It was only a matter of time…
Hackers have found a fundamental weakness of cryptocurrencies, and stole $20,000 worth of bitcoin gold and other digital currency.
It was almost too easy. When hackers take control of a majority 51 percent of a cryptocurrency’s network, they then have the ability to manipulate the blockchain, and reverse transactions that they have made – transactions that would otherwise be unchangeable. This allows them to spend the cryptocurrency twice.
The massive size of bitcoin and Ethereum networks makes a 51 percent attack virtually impossible, smaller digital currencies are at high risk.
The attacks take place on the blockchain of the cryptocurrency (its online ledger). Increased attacks lead to slower transaction times as exchanges scramble to identify attackers.

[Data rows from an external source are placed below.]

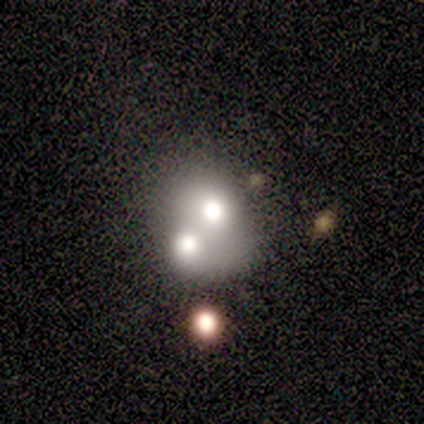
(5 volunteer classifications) Q: Smooth or featured?
A: smooth (100%)
Q: How rounded?
A: in between (80%); runner-up: round (20%)
Q: Merging?
A: merger (100%)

The latest attack, to the tune of 388,000 units of bitcoin gold, is worth $16.6 million at today’s prices.
Any blockchain is susceptible to attack by anyone who controls more hashing (computing) power than the honest miners – especially the smaller cryptocurrency blockchains.
But, it takes money to steal money. Cryptocurrencies like bitcoin gold, that have formed by splitting from established cryptocurrencies could be attacked by hackers who spend around $200,000 on hashing power per day; by contrast, anyone wanting to attack bitcoin cash (a much larger network) would need to spend around $2 million per day. It’s reasonable, then, to expect that future attacks will happen on the smaller cryptocurrencies, until someone can outhack the hackers.